Pick out every line of the entries below where "locator" occurs, and copy those lines.

- - -

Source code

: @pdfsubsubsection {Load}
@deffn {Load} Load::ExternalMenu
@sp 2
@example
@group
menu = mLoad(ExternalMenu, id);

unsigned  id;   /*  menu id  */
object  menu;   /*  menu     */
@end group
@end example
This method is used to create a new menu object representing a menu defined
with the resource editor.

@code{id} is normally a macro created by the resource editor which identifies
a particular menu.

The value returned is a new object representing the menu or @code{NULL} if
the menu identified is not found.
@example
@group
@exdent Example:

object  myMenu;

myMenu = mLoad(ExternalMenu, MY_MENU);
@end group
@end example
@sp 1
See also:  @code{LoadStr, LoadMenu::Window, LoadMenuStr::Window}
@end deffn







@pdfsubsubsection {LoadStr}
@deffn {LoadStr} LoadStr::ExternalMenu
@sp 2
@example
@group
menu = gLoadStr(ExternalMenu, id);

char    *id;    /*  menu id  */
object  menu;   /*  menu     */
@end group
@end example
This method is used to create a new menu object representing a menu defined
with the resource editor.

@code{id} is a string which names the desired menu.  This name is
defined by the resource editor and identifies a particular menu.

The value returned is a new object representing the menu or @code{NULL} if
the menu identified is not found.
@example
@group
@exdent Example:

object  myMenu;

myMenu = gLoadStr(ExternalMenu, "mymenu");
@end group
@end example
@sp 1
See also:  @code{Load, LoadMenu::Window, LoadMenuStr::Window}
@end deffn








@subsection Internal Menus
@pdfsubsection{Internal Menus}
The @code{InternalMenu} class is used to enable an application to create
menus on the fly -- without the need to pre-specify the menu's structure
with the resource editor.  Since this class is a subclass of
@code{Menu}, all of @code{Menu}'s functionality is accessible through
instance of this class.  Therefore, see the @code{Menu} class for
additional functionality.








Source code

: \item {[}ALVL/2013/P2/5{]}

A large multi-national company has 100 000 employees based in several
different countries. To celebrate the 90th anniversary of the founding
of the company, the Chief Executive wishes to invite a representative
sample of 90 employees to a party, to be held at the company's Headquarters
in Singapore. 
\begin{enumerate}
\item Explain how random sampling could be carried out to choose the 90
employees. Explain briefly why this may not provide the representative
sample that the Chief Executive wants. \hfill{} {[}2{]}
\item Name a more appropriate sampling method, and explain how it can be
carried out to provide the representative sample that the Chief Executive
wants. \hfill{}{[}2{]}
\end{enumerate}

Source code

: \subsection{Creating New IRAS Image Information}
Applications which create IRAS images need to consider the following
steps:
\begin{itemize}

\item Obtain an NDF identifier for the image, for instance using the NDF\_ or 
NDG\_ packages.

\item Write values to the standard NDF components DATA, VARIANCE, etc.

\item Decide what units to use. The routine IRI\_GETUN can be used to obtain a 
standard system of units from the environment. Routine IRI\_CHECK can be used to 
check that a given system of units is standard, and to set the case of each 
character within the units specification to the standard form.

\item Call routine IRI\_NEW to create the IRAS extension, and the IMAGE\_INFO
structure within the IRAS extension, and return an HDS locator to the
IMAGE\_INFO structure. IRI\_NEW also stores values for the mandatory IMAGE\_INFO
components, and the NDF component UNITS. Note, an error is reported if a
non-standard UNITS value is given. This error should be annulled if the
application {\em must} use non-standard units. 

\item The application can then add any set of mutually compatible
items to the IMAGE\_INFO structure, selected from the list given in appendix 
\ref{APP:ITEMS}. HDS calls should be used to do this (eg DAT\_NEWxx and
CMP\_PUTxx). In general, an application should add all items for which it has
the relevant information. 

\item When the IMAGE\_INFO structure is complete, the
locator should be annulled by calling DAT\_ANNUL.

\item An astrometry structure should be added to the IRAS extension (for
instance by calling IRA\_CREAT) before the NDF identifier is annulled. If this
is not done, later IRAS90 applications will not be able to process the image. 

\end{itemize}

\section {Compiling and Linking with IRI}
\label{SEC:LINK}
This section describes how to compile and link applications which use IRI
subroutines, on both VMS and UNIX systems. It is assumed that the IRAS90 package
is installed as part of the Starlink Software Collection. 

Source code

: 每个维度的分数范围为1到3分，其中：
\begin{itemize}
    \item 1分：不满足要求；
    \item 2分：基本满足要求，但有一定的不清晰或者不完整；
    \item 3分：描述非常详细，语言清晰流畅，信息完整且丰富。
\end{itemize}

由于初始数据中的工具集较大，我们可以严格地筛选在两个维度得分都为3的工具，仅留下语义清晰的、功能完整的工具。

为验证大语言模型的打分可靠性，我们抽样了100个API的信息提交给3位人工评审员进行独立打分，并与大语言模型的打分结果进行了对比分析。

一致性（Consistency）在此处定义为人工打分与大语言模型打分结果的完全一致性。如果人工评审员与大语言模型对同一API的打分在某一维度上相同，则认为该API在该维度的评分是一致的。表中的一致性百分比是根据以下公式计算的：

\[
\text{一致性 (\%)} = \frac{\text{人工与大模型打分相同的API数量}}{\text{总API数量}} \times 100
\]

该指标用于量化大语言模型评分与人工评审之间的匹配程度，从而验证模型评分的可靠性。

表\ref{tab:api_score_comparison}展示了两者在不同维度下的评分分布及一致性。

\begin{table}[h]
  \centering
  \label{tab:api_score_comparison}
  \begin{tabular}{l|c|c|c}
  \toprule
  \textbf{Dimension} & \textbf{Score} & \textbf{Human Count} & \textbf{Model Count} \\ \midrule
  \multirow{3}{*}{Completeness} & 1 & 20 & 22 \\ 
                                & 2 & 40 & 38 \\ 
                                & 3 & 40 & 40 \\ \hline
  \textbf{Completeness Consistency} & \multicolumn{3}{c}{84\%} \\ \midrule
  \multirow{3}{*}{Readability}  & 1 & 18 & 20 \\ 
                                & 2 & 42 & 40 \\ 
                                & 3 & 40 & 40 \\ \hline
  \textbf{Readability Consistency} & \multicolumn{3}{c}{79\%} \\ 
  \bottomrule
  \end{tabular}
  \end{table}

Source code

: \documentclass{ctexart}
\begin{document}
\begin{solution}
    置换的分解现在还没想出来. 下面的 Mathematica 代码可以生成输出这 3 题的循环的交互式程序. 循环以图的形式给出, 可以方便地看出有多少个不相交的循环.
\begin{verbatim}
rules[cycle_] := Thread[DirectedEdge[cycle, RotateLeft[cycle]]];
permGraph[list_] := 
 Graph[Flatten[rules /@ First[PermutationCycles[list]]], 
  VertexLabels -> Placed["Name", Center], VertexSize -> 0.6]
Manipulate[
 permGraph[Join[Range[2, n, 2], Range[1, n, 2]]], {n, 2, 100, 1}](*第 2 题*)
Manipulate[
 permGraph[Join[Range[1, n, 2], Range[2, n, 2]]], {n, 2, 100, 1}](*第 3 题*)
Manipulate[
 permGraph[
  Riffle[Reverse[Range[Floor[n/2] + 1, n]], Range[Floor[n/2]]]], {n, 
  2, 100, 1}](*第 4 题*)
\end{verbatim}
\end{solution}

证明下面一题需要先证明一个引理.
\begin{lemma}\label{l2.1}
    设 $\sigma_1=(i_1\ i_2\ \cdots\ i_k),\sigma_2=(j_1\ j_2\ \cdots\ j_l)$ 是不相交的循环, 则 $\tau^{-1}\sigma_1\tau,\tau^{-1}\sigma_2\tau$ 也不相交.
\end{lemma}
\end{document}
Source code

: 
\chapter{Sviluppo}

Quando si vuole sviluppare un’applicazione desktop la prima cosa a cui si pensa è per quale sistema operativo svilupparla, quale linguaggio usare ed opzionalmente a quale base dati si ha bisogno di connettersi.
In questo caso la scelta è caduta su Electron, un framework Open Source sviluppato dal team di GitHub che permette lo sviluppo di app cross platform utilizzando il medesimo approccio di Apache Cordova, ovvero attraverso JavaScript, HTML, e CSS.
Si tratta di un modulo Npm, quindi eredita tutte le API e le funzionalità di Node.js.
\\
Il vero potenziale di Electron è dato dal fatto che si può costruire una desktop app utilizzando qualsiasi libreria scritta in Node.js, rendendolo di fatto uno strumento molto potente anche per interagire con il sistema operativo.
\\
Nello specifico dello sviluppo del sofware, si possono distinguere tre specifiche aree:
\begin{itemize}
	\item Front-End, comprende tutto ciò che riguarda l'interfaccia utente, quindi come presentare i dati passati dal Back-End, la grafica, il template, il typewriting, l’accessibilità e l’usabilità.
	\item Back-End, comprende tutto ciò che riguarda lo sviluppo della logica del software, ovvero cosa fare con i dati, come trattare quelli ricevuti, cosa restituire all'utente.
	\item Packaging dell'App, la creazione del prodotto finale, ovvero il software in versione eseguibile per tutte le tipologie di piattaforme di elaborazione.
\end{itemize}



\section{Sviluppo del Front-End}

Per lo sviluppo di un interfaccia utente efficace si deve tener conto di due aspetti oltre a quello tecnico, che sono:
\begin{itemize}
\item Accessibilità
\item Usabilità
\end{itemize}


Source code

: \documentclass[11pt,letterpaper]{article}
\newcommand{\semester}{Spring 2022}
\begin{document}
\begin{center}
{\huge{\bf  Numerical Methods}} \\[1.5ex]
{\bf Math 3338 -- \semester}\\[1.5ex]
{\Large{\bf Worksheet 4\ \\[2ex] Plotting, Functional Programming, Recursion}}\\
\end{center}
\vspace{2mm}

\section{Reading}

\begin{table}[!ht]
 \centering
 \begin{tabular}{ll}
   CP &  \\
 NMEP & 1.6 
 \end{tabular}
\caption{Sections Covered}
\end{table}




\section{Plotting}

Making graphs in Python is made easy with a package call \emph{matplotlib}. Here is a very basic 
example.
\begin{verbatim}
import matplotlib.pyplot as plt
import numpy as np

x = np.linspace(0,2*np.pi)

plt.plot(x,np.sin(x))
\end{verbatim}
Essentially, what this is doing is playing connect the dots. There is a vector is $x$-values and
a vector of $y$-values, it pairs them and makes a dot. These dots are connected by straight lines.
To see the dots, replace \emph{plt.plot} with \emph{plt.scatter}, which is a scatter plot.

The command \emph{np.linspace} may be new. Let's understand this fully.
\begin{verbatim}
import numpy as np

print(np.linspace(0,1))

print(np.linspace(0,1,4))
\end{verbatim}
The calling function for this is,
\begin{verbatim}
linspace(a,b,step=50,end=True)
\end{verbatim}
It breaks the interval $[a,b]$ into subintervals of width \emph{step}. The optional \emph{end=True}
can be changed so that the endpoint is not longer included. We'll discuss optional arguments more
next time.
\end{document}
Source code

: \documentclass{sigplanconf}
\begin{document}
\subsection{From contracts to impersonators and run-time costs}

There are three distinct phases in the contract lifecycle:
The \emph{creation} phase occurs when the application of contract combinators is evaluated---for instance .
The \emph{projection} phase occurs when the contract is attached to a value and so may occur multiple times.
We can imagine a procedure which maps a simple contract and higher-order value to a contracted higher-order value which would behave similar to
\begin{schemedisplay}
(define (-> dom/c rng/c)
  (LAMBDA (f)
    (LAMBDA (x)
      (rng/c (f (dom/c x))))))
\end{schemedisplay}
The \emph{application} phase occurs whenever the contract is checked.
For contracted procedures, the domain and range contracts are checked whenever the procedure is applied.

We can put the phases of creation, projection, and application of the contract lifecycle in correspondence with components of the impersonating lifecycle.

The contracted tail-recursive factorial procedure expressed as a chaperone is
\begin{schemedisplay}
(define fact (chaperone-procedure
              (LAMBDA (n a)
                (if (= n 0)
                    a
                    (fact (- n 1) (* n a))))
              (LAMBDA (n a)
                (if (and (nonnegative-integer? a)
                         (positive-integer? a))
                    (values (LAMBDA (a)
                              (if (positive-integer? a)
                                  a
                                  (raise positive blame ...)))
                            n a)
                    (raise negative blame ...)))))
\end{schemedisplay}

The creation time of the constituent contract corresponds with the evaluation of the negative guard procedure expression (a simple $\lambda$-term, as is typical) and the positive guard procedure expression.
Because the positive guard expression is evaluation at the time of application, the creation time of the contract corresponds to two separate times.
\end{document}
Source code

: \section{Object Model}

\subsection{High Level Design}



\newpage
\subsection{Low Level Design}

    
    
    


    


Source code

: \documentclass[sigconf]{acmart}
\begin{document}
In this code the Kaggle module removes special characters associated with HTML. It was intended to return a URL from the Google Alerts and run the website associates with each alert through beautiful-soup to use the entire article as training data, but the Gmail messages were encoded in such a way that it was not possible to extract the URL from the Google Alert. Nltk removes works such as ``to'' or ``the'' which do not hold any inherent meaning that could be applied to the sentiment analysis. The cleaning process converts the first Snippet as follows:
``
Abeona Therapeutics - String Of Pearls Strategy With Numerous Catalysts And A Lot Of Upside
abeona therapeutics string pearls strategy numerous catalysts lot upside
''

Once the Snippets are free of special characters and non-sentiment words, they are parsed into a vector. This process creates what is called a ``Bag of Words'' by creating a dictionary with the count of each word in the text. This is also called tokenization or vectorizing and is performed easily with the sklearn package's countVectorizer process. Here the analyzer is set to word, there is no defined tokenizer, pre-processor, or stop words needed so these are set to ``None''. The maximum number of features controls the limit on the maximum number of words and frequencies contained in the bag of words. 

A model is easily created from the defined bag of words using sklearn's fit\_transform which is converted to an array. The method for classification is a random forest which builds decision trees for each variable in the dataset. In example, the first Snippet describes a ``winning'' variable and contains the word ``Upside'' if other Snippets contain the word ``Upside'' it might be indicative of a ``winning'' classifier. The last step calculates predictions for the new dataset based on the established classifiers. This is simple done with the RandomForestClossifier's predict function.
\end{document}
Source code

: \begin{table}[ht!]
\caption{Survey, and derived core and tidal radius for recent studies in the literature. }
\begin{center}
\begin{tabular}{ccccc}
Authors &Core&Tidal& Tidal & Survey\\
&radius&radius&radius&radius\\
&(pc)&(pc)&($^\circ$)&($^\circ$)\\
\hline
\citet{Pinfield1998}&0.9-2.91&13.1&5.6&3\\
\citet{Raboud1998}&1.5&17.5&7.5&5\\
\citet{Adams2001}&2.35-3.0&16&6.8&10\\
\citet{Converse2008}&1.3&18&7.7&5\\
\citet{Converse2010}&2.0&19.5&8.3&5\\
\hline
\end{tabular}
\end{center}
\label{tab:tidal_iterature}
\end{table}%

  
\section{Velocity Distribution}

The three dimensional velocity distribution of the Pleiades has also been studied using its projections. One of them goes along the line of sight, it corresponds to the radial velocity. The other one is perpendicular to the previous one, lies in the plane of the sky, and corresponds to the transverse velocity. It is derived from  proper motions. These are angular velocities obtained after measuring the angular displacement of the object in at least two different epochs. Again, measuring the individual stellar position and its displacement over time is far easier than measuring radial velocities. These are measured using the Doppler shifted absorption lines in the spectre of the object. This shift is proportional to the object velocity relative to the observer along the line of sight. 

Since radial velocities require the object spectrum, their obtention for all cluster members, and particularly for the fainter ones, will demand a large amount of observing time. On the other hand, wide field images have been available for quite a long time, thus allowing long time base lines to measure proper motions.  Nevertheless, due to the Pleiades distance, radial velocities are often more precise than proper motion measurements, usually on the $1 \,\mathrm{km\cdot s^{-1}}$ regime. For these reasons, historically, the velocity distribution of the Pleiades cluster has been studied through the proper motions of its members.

- - -

→ Solution to this task:
structure within the IRAS extension, and return an HDS locator to the
locator should be annulled by calling DAT\_ANNUL.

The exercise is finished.